DATA SECTION:
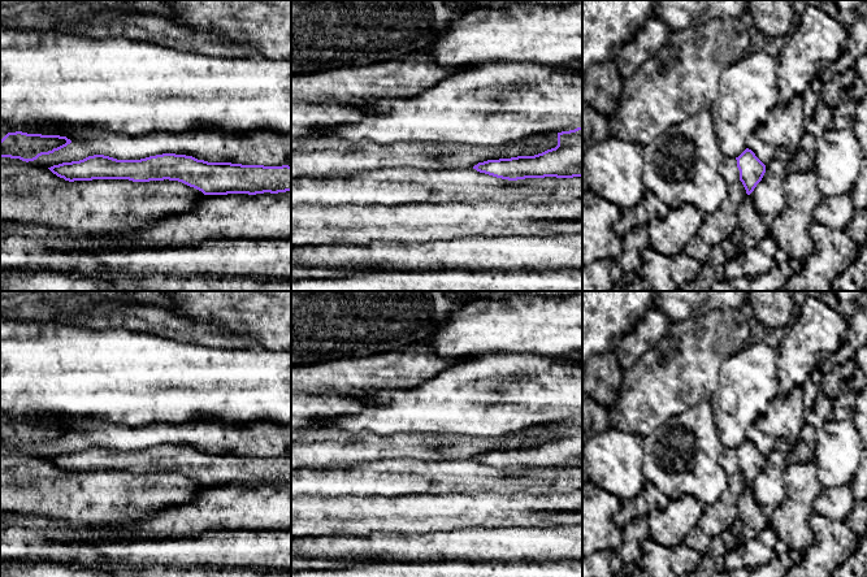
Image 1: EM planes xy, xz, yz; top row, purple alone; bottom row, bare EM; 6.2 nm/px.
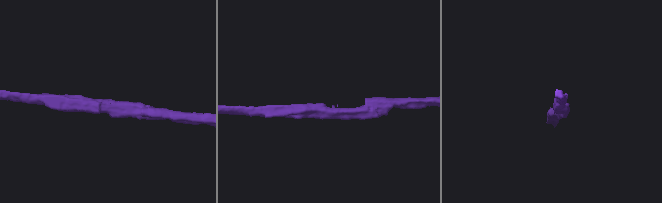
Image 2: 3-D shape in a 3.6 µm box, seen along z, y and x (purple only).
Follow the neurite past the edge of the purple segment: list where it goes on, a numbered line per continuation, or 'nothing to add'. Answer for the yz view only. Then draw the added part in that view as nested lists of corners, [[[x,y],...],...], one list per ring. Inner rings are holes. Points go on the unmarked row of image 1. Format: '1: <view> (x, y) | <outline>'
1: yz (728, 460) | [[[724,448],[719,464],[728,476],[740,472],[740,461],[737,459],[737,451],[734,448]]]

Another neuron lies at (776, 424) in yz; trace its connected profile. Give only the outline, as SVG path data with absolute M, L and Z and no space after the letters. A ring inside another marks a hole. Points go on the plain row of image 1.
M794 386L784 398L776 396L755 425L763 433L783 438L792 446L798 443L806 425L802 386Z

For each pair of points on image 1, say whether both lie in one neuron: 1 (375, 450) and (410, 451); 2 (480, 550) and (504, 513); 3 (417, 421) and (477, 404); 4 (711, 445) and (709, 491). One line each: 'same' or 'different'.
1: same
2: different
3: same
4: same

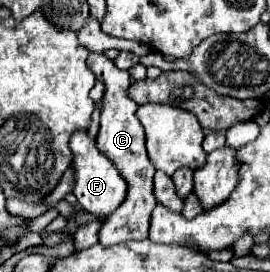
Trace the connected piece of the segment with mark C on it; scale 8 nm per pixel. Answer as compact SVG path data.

PROBLEM: Everything in the entries above should be printed again exactly, apart from the pictures.

ANSWER TO THIS EXERCISE:
Image 1: EM planes xy, xz, yz; top row, purple alone; bottom row, bare EM; 6.2 nm/px.
Image 2: 3-D shape in a 3.6 µm box, seen along z, y and x (purple only).
Follow the neurite past the edge of the purple segment: list where it goes on, a numbered line per continuation, or 'nothing to add'. Answer for the yz view only. Then draw the added part in that view as nested lists of corners, [[[x,y],...],...], one list per ring. Inner rings are holes. Points go on the unmarked row of image 1. Format: '1: <view> (x, y) | <outline>'
1: yz (728, 460) | [[[724,448],[719,464],[728,476],[740,472],[740,461],[737,459],[737,451],[734,448]]]

Another neuron lies at (776, 424) in yz; trace its connected profile. Give only the outline, as SVG path data with absolute M, L and Z and no space after the letters. A ring inside another marks a hole. Points go on the plain row of image 1.
M794 386L784 398L776 396L755 425L763 433L783 438L792 446L798 443L806 425L802 386Z

For each pair of points on image 1, say whether both lie in one neuron: 1 (375, 450) and (410, 451); 2 (480, 550) and (504, 513); 3 (417, 421) and (477, 404); 4 (711, 445) and (709, 491). One line each: 'same' or 'different'.
1: same
2: different
3: same
4: same

Trace the connected piece of the segment with mark C on it; scale 8 nm per pixel. Answer as compact SVG path data.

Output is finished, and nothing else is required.